[Start of Attachment]
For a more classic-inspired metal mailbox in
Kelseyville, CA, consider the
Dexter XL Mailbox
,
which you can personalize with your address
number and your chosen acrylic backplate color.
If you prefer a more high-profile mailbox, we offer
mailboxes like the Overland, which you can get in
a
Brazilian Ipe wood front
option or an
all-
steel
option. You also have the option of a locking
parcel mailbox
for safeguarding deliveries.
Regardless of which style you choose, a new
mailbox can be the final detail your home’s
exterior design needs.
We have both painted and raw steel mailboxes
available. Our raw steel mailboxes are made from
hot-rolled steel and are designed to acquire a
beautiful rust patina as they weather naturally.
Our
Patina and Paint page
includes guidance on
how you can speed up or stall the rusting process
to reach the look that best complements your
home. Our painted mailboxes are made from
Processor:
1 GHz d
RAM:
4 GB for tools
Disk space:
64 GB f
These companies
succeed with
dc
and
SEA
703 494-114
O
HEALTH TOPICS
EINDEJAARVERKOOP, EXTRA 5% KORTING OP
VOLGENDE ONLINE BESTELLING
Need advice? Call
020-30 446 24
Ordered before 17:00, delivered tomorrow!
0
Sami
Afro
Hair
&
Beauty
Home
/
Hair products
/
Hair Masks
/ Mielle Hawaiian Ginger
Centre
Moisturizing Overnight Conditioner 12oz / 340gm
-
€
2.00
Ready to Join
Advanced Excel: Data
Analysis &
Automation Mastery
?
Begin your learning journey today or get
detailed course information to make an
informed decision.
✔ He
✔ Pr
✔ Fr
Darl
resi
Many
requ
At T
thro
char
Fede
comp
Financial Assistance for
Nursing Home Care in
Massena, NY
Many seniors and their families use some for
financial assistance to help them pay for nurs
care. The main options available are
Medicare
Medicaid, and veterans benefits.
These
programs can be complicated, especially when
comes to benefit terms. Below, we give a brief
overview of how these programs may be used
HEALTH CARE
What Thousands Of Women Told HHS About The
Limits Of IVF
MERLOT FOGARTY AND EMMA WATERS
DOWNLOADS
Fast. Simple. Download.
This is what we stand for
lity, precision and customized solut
[End of Attachment]
* [Aim of the task]:
Put every line of text from the records above into a Markdown table with the columns No. and Text. Number the rows in order starting from 1, and leave out any blank lines.

* [Exercise result]:
| No. | Text |
|---|---|
| 1 | For a more classic-inspired metal mailbox in |
| 2 | Kelseyville, CA, consider the |
| 3 | Dexter XL Mailbox |
| 4 | , |
| 5 | which you can personalize with your address |
| 6 | number and your chosen acrylic backplate color. |
| 7 | If you prefer a more high-profile mailbox, we offer |
| 8 | mailboxes like the Overland, which you can get in |
| 9 | a |
| 10 | Brazilian Ipe wood front |
| 11 | option or an |
| 12 | all- |
| 13 | steel |
| 14 | option. You also have the option of a locking |
| 15 | parcel mailbox |
| 16 | for safeguarding deliveries. |
| 17 | Regardless of which style you choose, a new |
| 18 | mailbox can be the final detail your home’s |
| 19 | exterior design needs. |
| 20 | We have both painted and raw steel mailboxes |
| 21 | available. Our raw steel mailboxes are made from |
| 22 | hot-rolled steel and are designed to acquire a |
| 23 | beautiful rust patina as they weather naturally. |
| 24 | Our |
| 25 | Patina and Paint page |
| 26 | includes guidance on |
| 27 | how you can speed up or stall the rusting process |
| 28 | to reach the look that best complements your |
| 29 | home. Our painted mailboxes are made from |
| 30 | Processor: |
| 31 | 1 GHz d |
| 32 | RAM: |
| 33 | 4 GB for tools |
| 34 | Disk space: |
| 35 | 64 GB f |
| 36 | These companies |
| 37 | succeed with |
| 38 | dc |
| 39 | and |
| 40 | SEA |
| 41 | 703 494-114 |
| 42 | O |
| 43 | HEALTH TOPICS |
| 44 | EINDEJAARVERKOOP, EXTRA 5% KORTING OP |
| 45 | VOLGENDE ONLINE BESTELLING |
| 46 | Need advice? Call |
| 47 | 020-30 446 24 |
| 48 | Ordered before 17:00, delivered tomorrow! |
| 49 | 0 |
| 50 | Sami |
| 51 | Afro |
| 52 | Hair |
| 53 | & |
| 54 | Beauty |
| 55 | Home |
| 56 | / |
| 57 | Hair products |
| 58 | / |
| 59 | Hair Masks |
| 60 | / Mielle Hawaiian Ginger |
| 61 | Centre |
| 62 | Moisturizing Overnight Conditioner 12oz / 340gm |
| 63 | - |
| 64 | € |
| 65 | 2.00 |
| 66 | Ready to Join |
| 67 | Advanced Excel: Data |
| 68 | Analysis & |
| 69 | Automation Mastery |
| 70 | ? |
| 71 | Begin your learning journey today or get |
| 72 | detailed course information to make an |
| 73 | informed decision. |
| 74 | ✔ He |
| 75 | ✔ Pr |
| 76 | ✔ Fr |
| 77 | Darl |
| 78 | resi |
| 79 | Many |
| 80 | requ |
| 81 | At T |
| 82 | thro |
| 83 | char |
| 84 | Fede |
| 85 | comp |
| 86 | Financial Assistance for |
| 87 | Nursing Home Care in |
| 88 | Massena, NY |
| 89 | Many seniors and their families use some for |
| 90 | financial assistance to help them pay for nurs |
| 91 | care. The main options available are |
| 92 | Medicare |
| 93 | Medicaid, and veterans benefits. |
| 94 | These |
| 95 | programs can be complicated, especially when |
| 96 | comes to benefit terms. Below, we give a brief |
| 97 | overview of how these programs may be used |
| 98 | HEALTH CARE |
| 99 | What Thousands Of Women Told HHS About The |
| 100 | Limits Of IVF |
| 101 | MERLOT FOGARTY AND EMMA WATERS |
| 102 | DOWNLOADS |
| 103 | Fast. Simple. Download. |
| 104 | This is what we stand for |
| 105 | lity, precision and customized solut |